After a good nights sleep you'll feel much better. Write a strong letter to Ryanair and give them a piece of your mind. Pretend they're the cancer and give it to them. You probably won't get anywhere but it might make you feel better.
Thank you. I've had my moment and will rally round. Will concentrate on losing the 7kg that I put on whilst away. Nothing fits anymore. And I don't look so good naked these days.... xxx
I haven't looked good naked for years and I remember when I put on2 kg a week when on chemo. I'm back to my 9st 9lbs now but at my age I wonder if I look haggard. Then again it's better than the alternative.
You have as many moments as you need. We're here to drag you out of it if we can. If nothing fits get a couple of new outfits. My wardrobe has clothes from size 10 to 16. I always say it depends where you buy them because they come up different. Makes me happy anyway.
I wouldn’t worry about the CA level it’s really easy to get hung up on. I was told and experienced that when each reading doubles it confirms recurrence. A gradual climb is usually considered stable and is likely to go down too. Chemo can cause some inflammation so that can account for it too. I didn’t find my lymph node tumour affected my level in any way.
At least you made it back home I’m disappointed that I traded lunch for sepsis lol but we will have that get together. I’m hanging on for November so August should be a breeze
Thank you. I'm positive again thanks to you and Zena. Going to sleep now as totally zonked out. Just unpacked our parcel of goodies from UK. Had to declutter the wardrobe to get the new stuff in. Luckily hubby messing in the garden and didn't see.
I'm sorry about not meeting too but August isn't far away and we'll be there on the 2nd till 21st. Best to do it early on before we start the grand tour of the west. Just hope that July 's PET scan doesn't bring more bad news.
Sending hugs and positive vibes! Not sure re Ca 125 but maybe it’s inflamation somewhere that’s raising it a bit?
The good news is your lymph nodes have definitely shrunk which is great news xx
I know it’s hard to not panic and feel gloomy when results aren’t what we expect but they’ve not stopped or changed your chemo so they must think it’s being effective against the beastie??
Like Harpist, I've read that Caelyx takes sometime to kick-in rather than show immediate drops in CA-125 levels. There doesn't appear to be an exact correlation between CA-125 levels and volume of disease so it's what the scans show that is more important.
Hi Helen. It's been a bum day all round really. Mower's clutch packed up half way through hubby cutting the knee high grass. I put universal cleaner in the washer instead of fabric softener and spent most of the afternoon de-sudsing the washing. Should have gone to specsavers whilst in UK! Can't poo today so feeling bloated. It never rains but it pours - but it didn't rain today, so a bonus. Hope you are feeling well and happy no matter what. xxxx
Totally get why you feel panicked (been there too!), and I’ll give you the advice I don’t follow, but try not to worry! It sounds like you are doing well, and your onc is happy with how you are doing. Fingers crossed the next set of bloods show a decrease 🤞
Echoing all the good advice above, especially that you are bound to be exhausted after your trip and positively furious with the airline. I know you have enjoyed a lovely holiday with your family, but even the healthiest person would be stressed after all the problems you have had.

Questions to answer –
- 1) Rewrite the forum thread's paragraph beginning "I wouldn't worry about the CA level" in a shorter form, keeping its main facts.
- 2) Extract the passage of the forum thread starting with "Thank you. I've" and going on through "than the alternative.", copying it word for word.
- 3) Continue the cancer support forum thread from the point where it stops.

(Before-and-after coordinate records)
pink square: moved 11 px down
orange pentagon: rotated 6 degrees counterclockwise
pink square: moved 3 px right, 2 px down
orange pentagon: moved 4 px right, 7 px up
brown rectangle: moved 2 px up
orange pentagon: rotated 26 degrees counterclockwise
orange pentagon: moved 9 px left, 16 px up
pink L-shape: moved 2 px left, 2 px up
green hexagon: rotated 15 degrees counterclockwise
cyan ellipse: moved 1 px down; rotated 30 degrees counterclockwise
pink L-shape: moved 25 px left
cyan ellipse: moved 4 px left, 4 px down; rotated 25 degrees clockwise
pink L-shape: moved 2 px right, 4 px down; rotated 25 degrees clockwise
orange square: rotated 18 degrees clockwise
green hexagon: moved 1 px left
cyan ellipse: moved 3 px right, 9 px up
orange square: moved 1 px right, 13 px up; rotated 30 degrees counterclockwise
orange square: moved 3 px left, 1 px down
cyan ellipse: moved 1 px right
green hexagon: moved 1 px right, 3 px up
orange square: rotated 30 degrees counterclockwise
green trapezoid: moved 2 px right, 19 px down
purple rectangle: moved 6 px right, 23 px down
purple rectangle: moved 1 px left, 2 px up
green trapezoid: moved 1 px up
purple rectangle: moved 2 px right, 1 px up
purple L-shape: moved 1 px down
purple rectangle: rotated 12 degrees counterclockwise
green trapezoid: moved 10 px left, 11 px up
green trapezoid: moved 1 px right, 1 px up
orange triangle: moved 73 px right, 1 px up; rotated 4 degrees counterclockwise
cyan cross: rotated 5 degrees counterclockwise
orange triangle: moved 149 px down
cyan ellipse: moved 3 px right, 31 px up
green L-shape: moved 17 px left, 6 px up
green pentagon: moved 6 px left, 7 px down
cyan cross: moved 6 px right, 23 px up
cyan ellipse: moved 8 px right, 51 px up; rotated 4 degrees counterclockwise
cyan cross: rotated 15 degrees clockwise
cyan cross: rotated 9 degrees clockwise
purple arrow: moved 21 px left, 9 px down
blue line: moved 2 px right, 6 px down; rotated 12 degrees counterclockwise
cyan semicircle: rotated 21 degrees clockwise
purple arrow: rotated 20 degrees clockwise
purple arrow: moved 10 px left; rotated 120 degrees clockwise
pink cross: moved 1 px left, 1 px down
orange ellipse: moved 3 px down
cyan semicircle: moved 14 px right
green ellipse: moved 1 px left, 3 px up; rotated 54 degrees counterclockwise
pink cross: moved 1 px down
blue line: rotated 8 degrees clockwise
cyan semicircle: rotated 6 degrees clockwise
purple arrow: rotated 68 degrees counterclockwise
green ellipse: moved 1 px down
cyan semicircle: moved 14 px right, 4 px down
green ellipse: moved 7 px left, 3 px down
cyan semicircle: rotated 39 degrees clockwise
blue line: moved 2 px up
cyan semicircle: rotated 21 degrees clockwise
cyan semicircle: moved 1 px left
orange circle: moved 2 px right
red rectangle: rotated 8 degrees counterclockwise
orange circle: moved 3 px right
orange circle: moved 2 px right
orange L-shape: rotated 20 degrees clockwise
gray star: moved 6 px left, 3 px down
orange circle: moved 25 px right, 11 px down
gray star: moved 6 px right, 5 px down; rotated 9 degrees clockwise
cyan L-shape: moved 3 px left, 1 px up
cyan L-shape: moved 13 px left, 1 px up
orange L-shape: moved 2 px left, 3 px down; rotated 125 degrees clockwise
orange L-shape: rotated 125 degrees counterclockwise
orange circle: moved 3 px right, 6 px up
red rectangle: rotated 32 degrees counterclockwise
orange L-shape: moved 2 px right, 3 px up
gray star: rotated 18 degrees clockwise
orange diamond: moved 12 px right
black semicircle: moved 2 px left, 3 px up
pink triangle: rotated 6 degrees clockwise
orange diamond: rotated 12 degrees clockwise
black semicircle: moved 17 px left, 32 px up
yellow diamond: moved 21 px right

Set of answers –
- 1) The CA level is easy to get hung up on, so I wouldn't worry. I was told, and found, that each reading doubling confirms recurrence. A gradual climb is usually considered stable and may go down, and inflammation from chemo can also explain it. My lymph node tumor didn't affect my level.

- 2)
Thank you. I've had my moment and will rally round. Will concentrate on losing the 7kg that I put on whilst away. Nothing fits anymore. And I don't look so good naked these days.... xxx
I haven't looked good naked for years and I remember when I put on2 kg a week when on chemo. I'm back to my 9st 9lbs now but at my age I wonder if I look haggard. Then again it's better than the alternative.

- 3)
Try to focus on the positive (I know!). With love and good vibes coming at you, Ali x
Hi there my stability sister. Was that short lived or what? But although you have been through the mill this last five months, I'm sure we would still fall into the"stable" team. Such is our life now and I shouldn't chuck my toys out of the pram just yet. All calm now and ready to get on living with cancer. Emphasis on the living.
Thank you all for getting me back on track. Again. Anyone seen my sense of humour? I must have lost it at Stansted Airport last Sunday.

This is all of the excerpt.